Durante los meses que no nos vemos, es más difícil. Cuesta interpretar estados de ánimo, indicios y las respuestas monosilábicas de ellos tampoco ayudan a pintar un panorama de en quiénes se van convirtiendo.
Cuando nos vemos es más fácil, pero tanto más angustioso. Todos los matices cobran vida y están allí presentes, señalando los cambios inminentes. Ahí está la sombra de un bigote, una voz que está a punto de volverse dos escalas más grave, el rechazo a un abrazo en público o una frase pronunciada en un momento de ira, dicha con el propósito de herir.
Esa mezcla de ternura y terror que sobreviene cuando nos damos cuenta que crecen, que poco a poco dan pasos –más bien zancadas con esas sus piernas largas y delgadas con las que aún no se sienten del todo cómodos– al mundo de los adultos.
Van entrando a ese mundo de incertidumbre donde nos movemos los adultos, donde no hay seguridad de nada y lo único a lo que podemos aferrarnos es a la certeza que tenemos a un amigo a quien recurrir.
No me interesa tanto ser su cuate. Sé que tendrán cuates a lo largo de su vida con quienes podrán divertirse.

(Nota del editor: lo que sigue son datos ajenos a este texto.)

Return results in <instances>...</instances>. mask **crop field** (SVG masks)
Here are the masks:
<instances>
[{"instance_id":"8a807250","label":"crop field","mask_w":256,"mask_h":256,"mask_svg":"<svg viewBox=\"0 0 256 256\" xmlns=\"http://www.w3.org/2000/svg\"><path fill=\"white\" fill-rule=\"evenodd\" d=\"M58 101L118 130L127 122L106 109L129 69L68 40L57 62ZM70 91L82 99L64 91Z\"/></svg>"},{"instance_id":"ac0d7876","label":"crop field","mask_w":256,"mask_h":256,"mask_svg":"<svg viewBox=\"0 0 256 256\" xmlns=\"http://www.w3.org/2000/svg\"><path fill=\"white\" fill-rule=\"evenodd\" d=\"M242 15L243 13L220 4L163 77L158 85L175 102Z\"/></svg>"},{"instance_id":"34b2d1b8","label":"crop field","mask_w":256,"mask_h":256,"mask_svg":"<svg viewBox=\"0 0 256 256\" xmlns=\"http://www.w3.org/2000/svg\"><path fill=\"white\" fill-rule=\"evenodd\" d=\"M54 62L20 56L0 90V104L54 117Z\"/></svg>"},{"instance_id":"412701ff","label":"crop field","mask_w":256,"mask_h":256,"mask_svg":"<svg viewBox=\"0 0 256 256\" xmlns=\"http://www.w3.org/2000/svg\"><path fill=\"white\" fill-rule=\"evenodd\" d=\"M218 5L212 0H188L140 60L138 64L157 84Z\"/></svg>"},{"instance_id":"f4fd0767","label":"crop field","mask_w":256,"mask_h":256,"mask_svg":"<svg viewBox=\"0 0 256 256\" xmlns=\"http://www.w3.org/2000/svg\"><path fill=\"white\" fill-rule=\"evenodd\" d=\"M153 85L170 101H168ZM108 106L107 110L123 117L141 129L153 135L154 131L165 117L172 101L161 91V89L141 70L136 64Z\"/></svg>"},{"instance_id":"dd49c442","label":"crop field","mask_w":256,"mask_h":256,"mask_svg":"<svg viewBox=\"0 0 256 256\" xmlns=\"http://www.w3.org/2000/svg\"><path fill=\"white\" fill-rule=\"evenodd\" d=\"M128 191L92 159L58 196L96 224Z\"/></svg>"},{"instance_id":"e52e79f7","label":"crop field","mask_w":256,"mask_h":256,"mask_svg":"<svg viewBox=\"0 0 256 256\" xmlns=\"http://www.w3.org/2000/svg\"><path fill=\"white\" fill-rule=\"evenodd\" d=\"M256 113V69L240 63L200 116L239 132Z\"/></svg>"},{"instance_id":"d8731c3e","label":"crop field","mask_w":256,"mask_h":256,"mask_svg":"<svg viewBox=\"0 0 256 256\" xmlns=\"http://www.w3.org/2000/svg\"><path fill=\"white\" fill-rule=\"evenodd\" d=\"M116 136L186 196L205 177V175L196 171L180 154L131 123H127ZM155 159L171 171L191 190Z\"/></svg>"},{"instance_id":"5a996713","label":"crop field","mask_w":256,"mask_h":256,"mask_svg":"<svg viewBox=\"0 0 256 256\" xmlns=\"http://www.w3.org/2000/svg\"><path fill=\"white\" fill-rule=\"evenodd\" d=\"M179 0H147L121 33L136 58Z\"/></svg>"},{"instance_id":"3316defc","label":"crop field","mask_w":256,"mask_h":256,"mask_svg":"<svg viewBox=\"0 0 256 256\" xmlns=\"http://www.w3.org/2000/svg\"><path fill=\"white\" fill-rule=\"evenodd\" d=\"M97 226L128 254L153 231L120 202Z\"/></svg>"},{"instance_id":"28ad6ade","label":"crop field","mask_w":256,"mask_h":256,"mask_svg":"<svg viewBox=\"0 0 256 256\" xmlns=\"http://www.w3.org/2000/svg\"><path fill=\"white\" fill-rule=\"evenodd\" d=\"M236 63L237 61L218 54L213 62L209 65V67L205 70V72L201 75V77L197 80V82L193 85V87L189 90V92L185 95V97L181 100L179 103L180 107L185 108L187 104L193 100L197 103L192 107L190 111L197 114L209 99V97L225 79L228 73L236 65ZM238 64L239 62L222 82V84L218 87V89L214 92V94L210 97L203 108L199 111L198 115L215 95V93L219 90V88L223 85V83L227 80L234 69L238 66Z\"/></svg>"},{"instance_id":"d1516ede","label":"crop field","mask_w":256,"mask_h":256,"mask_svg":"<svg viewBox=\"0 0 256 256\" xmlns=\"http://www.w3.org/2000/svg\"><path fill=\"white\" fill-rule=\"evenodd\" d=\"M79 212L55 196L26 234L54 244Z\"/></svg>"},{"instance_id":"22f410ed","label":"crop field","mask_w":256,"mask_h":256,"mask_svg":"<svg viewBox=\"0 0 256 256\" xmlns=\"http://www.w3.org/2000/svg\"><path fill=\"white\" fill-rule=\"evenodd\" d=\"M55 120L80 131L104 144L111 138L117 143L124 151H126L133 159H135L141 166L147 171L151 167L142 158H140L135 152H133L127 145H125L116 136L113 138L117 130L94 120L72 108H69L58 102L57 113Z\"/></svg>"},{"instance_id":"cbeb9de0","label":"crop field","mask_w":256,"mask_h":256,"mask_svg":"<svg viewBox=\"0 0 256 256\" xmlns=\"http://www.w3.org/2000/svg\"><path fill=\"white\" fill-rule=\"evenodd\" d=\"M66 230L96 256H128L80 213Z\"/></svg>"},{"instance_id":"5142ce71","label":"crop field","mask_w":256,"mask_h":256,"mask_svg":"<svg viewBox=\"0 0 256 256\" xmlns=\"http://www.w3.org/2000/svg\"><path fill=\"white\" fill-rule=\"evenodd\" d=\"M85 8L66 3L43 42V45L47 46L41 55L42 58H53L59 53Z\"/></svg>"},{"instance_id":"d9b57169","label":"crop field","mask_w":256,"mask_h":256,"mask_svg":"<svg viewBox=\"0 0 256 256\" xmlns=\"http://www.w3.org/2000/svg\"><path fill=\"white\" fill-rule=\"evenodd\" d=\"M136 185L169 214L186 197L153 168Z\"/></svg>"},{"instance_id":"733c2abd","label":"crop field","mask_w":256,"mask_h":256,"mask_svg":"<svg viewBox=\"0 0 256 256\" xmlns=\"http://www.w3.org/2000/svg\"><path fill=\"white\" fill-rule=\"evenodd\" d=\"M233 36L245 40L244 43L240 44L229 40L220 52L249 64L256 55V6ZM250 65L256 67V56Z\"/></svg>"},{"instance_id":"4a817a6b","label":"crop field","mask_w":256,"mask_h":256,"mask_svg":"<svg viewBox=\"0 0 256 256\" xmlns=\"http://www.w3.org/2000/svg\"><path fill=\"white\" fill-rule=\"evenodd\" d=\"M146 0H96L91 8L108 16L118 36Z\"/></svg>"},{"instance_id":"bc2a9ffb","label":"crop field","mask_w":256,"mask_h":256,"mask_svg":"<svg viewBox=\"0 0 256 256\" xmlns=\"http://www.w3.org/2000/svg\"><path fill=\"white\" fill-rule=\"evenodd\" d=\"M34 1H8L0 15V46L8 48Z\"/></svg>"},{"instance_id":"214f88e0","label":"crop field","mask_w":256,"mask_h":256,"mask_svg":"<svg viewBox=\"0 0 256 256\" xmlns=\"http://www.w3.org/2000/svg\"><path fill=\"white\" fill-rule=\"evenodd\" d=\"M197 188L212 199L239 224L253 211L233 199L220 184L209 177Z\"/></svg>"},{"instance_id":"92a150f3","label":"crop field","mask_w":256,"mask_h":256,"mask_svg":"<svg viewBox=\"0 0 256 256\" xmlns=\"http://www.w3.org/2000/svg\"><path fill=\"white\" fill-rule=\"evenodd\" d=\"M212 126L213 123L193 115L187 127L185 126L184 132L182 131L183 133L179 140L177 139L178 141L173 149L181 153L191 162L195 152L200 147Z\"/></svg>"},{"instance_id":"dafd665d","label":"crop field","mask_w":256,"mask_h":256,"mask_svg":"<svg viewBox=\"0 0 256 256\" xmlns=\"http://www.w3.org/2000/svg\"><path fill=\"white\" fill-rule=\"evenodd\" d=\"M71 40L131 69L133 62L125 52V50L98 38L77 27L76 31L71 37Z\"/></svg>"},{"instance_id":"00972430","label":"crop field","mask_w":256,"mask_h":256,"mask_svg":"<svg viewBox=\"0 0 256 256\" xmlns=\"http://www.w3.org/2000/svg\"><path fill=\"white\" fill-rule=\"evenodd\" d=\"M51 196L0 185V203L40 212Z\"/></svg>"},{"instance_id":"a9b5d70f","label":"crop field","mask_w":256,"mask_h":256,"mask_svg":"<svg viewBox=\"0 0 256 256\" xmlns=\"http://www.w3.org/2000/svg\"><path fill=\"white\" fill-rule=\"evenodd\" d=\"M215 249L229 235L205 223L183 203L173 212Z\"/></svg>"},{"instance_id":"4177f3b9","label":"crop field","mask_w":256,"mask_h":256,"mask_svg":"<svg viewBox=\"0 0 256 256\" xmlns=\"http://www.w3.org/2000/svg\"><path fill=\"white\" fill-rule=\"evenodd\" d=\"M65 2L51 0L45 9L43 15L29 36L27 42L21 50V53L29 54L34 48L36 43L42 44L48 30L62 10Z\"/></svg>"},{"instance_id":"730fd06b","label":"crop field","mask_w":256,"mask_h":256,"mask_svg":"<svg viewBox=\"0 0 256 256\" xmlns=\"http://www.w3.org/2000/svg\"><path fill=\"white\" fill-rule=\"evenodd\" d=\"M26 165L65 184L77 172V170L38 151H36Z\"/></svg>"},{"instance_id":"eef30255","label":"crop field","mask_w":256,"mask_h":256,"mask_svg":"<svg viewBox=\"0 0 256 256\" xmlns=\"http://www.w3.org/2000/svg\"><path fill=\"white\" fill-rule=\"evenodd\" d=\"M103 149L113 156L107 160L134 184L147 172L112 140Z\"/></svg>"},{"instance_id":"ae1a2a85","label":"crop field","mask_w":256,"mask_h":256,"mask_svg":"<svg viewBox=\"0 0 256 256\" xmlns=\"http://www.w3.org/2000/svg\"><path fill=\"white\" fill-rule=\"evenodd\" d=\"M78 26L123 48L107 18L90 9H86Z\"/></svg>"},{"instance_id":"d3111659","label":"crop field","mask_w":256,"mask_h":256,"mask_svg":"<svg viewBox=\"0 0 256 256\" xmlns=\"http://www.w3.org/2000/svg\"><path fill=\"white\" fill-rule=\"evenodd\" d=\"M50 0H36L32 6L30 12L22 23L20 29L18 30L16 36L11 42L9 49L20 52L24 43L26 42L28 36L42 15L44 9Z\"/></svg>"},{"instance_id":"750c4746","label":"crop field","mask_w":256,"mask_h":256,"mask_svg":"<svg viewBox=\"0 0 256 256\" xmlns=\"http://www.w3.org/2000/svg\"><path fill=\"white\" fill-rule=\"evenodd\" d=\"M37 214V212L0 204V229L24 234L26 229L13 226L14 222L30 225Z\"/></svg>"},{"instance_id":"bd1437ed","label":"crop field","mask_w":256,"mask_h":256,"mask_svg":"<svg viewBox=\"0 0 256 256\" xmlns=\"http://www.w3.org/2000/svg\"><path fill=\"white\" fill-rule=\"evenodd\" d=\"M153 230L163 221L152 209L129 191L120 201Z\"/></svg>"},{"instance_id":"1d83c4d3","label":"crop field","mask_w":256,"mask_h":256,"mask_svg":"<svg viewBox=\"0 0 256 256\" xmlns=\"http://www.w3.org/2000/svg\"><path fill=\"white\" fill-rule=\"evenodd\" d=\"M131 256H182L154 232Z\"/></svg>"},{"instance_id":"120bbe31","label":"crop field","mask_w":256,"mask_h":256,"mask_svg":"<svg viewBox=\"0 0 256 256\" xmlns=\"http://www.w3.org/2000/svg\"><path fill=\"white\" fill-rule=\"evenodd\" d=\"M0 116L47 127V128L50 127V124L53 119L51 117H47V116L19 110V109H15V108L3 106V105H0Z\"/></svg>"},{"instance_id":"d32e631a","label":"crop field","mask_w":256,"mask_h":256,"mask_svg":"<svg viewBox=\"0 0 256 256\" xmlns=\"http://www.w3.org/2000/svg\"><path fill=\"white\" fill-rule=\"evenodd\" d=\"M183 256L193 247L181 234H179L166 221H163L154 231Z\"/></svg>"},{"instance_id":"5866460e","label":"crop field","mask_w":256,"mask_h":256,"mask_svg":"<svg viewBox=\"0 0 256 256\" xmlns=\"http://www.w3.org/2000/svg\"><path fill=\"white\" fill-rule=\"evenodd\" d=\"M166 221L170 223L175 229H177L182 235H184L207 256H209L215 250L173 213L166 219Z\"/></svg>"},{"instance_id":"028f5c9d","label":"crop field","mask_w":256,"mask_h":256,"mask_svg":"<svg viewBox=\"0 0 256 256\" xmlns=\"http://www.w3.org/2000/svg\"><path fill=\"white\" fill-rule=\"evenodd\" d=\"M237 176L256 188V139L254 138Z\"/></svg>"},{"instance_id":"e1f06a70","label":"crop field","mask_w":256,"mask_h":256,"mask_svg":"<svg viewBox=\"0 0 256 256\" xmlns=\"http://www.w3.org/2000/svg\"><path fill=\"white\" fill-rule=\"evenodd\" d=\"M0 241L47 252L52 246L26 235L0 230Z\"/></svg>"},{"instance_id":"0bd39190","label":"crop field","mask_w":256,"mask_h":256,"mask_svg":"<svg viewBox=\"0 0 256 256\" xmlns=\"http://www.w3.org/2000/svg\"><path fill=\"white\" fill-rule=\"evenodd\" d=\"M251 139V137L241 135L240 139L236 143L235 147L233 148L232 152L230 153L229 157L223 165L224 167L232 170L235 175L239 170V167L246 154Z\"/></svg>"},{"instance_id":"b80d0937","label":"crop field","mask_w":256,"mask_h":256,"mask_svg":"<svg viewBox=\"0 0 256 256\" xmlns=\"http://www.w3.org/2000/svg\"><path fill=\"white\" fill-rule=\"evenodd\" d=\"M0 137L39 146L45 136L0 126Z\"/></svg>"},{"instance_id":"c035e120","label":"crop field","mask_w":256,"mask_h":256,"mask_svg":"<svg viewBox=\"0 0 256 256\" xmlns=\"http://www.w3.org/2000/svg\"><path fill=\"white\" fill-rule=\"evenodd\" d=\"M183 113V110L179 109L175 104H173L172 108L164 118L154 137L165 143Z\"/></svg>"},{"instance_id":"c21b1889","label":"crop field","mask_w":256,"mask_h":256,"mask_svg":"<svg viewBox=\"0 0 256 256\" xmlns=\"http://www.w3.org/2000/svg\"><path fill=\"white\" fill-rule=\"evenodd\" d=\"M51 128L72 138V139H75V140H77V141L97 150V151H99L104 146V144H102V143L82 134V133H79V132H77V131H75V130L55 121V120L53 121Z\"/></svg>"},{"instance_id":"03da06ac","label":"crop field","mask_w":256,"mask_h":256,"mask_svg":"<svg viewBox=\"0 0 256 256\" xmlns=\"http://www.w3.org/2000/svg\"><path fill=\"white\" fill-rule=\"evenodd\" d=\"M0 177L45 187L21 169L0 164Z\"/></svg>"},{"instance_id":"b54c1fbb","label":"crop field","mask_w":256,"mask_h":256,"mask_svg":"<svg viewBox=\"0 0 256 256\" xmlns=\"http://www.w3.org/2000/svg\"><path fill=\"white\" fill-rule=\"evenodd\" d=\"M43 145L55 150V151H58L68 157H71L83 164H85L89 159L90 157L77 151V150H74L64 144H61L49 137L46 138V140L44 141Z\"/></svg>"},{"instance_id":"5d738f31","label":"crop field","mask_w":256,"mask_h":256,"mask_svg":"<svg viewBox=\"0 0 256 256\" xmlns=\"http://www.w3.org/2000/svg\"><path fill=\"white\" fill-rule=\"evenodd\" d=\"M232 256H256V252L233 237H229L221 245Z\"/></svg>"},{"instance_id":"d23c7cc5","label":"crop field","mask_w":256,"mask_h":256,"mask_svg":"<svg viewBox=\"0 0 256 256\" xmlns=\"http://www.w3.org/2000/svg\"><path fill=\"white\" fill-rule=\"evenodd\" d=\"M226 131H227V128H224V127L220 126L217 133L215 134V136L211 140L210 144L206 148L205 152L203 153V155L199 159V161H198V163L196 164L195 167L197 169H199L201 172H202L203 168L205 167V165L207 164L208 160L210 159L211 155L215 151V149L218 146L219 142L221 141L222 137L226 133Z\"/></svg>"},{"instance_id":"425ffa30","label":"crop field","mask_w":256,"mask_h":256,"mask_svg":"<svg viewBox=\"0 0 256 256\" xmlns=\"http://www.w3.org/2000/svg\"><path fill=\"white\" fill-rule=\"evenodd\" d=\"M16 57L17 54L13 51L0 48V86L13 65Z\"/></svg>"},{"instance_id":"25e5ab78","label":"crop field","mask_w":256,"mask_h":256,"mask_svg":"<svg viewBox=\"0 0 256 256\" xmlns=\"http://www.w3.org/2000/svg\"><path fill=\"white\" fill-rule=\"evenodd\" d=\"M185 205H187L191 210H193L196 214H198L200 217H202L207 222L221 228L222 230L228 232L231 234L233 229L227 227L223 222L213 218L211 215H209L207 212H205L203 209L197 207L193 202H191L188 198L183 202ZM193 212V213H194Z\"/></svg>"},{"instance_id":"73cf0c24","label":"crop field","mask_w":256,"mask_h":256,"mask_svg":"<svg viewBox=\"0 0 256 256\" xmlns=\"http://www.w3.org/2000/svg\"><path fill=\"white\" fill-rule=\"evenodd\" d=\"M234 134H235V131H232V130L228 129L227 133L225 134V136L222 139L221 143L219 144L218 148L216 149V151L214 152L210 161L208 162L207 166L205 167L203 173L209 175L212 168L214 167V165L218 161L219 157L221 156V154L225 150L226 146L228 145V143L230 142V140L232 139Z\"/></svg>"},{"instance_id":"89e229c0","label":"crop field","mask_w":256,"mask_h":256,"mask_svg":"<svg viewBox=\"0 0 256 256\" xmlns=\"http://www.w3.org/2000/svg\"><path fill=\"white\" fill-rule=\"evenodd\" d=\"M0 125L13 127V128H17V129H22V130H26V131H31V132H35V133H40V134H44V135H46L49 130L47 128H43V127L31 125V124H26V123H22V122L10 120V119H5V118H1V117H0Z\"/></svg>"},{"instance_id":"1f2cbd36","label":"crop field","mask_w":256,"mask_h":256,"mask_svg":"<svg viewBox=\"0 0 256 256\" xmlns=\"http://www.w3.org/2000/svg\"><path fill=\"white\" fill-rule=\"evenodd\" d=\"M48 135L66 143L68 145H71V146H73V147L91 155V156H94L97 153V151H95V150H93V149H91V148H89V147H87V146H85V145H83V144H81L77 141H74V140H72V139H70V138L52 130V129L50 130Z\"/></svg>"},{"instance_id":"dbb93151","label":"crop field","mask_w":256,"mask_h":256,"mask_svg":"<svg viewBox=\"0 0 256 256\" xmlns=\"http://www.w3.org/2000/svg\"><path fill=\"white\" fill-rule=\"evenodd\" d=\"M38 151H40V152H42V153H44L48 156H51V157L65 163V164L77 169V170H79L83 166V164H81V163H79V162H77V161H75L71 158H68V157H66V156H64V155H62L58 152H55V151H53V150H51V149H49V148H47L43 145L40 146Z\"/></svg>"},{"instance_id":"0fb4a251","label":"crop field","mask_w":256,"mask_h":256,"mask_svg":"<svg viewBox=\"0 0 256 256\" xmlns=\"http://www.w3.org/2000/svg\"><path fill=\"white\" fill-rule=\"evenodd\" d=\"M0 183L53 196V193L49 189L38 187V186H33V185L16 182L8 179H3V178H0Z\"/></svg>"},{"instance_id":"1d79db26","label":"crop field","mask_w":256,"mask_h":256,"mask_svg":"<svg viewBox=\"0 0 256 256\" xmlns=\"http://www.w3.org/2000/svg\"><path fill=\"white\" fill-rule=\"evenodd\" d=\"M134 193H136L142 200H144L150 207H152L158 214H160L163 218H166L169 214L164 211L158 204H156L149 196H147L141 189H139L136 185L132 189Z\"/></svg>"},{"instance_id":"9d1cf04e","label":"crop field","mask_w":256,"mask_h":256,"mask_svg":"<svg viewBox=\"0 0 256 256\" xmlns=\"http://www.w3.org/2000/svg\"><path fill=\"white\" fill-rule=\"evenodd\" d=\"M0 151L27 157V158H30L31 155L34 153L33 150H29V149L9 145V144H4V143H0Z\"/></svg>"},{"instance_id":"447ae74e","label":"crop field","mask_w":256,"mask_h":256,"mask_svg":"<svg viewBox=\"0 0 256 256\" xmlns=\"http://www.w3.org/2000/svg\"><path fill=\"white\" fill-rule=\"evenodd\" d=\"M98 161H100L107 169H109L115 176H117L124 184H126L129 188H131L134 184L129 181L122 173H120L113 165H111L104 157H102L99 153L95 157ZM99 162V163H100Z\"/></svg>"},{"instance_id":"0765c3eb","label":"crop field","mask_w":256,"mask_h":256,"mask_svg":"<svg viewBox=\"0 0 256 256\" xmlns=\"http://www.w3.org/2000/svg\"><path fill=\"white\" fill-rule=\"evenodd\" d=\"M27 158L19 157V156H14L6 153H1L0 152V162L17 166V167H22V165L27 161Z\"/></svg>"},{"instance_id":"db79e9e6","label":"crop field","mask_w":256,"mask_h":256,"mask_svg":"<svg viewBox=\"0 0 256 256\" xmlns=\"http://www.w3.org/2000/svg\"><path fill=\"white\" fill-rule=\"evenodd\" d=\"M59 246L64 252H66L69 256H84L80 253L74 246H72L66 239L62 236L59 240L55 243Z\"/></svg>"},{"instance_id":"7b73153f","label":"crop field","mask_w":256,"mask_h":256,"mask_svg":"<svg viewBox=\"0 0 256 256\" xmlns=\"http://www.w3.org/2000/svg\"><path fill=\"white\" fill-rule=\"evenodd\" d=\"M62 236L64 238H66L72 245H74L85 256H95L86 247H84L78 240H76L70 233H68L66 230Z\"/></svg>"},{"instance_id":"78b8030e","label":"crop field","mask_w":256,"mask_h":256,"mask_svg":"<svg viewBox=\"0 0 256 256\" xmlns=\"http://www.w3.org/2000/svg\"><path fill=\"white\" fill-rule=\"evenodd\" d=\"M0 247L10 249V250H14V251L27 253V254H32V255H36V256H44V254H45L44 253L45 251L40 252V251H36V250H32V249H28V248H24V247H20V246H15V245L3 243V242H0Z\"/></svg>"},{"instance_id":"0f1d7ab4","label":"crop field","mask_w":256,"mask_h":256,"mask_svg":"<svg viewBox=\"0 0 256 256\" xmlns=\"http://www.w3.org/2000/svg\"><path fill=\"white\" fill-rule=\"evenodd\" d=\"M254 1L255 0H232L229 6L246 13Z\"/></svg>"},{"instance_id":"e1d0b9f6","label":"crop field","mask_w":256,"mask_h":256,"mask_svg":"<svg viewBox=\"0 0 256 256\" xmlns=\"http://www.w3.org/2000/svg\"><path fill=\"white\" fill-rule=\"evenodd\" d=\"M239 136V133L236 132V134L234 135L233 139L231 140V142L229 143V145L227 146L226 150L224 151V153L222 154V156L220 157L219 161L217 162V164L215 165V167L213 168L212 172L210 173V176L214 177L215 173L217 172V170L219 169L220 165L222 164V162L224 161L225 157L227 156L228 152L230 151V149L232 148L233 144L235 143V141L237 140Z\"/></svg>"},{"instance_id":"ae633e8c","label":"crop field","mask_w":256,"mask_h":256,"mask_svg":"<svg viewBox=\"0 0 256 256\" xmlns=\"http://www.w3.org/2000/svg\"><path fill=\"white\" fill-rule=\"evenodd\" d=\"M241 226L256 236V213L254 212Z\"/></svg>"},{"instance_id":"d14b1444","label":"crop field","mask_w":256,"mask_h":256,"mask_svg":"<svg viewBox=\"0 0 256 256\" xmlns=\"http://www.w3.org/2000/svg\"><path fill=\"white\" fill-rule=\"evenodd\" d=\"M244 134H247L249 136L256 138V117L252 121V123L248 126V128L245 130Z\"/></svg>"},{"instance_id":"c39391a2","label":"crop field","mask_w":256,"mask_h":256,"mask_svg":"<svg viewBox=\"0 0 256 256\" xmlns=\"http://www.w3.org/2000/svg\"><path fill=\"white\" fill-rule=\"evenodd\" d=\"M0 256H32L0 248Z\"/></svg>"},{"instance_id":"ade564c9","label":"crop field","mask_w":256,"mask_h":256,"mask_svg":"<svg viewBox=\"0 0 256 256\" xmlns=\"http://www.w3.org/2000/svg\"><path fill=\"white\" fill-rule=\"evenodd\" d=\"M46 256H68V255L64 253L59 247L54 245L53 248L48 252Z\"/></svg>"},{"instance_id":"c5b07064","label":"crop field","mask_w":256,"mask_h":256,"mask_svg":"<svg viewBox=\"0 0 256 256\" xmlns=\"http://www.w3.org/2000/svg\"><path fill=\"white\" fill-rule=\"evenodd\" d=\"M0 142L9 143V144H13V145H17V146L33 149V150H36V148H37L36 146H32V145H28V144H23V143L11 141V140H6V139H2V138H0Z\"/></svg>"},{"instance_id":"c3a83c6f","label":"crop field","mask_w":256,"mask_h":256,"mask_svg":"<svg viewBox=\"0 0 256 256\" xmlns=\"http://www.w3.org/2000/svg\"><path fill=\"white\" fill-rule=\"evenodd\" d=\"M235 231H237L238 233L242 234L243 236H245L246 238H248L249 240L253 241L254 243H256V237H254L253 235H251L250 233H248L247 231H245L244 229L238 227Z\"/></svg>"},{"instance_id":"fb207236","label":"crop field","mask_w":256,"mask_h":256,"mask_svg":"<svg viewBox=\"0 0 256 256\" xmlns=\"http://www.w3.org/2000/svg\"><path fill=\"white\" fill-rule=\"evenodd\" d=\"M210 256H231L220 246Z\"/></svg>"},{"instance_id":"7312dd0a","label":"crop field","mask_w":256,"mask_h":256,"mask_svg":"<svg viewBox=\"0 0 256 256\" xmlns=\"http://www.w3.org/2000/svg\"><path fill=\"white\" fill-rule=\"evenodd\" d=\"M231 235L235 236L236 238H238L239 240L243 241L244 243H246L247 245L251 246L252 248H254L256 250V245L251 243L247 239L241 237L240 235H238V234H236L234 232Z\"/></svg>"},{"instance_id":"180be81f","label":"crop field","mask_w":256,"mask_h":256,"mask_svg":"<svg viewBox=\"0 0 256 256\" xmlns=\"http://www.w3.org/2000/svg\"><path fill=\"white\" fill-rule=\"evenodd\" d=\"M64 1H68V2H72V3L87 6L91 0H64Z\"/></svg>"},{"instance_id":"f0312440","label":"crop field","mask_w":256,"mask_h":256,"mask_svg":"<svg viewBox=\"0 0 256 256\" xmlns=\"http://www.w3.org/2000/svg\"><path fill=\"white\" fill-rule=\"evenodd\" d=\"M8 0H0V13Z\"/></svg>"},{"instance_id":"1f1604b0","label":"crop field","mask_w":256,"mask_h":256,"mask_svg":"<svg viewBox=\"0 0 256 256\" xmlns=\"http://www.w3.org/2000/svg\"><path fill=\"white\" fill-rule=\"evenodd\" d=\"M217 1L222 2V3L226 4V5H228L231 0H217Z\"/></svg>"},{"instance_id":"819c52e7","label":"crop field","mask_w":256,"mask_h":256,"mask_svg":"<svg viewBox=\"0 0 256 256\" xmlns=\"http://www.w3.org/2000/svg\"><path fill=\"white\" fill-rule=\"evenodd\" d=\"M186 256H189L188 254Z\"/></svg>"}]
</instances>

Aunque sé que tienen otros amigos y eso me conforta porque sé que no estarán solos, sigo empecinado en seguir siendo amigo de ellos todo el tiempo que se pueda.
De momento, creo, está resultando.
Se acercan las fiestas y tenemos planeado viajar el fin de semana y dentro de 15 días iremos a ver a la “vieja amiga” en Indiana.
Concentrado como estoy en estas nimiedades, no podría importarme menos que Otto Pérez haya escogido usar la defensa Berger y haya dicho que todos los países del mundo son violentos, que Mauricio López haya explicado que van avanzando y que este año hubo 50 muertos menos que el año pasado. A ese paso, con 5500 muertos al año, le tomaría un siglo al país llegar a niveles aceptables.
No podría preocuparme menos que un día cualquiera hayan tomado por asalto las clínicas de Vista Hermosa y ejecutado a siete gentes o que los diputados hayan decidido pasar la ley de la empresa de telefonía que financió la campaña de Alfonso Portillo, que la escultura de Manolo Gallardo la tengan crucificada en el Teatro Nacional como si fuera un monumento al femicidio o que Harris Whitbeck de pronto haya descubierto el lado amargo de hacer negocios con el Estado.
Y no es que no me interesen por insensible o porque piense que bien pueden irse todos a la mierda. Es más una sensación pre-navideña, un pálpito que me indica que Otto, Mauricio, los diputados corrompidos por las telefónicas, la censura y el dilema de Harris son versiones 2012 de un drama más repetido que los anuncios que ponían en la Doble Ese contando cuántos días faltan para el mes más lindo del año.
Este mes me importan otras cosas. Me importa esa amistad cambiante y duradera. Me importa que la gente que quiero aprenda a cocinar para sobrevivir y, luego, si se puede, para encontrar placer en la cocina. Me importa que antes de fin de año, antes de la primera semana de heladas serias hayamos plantado los tulipanes frente a casa.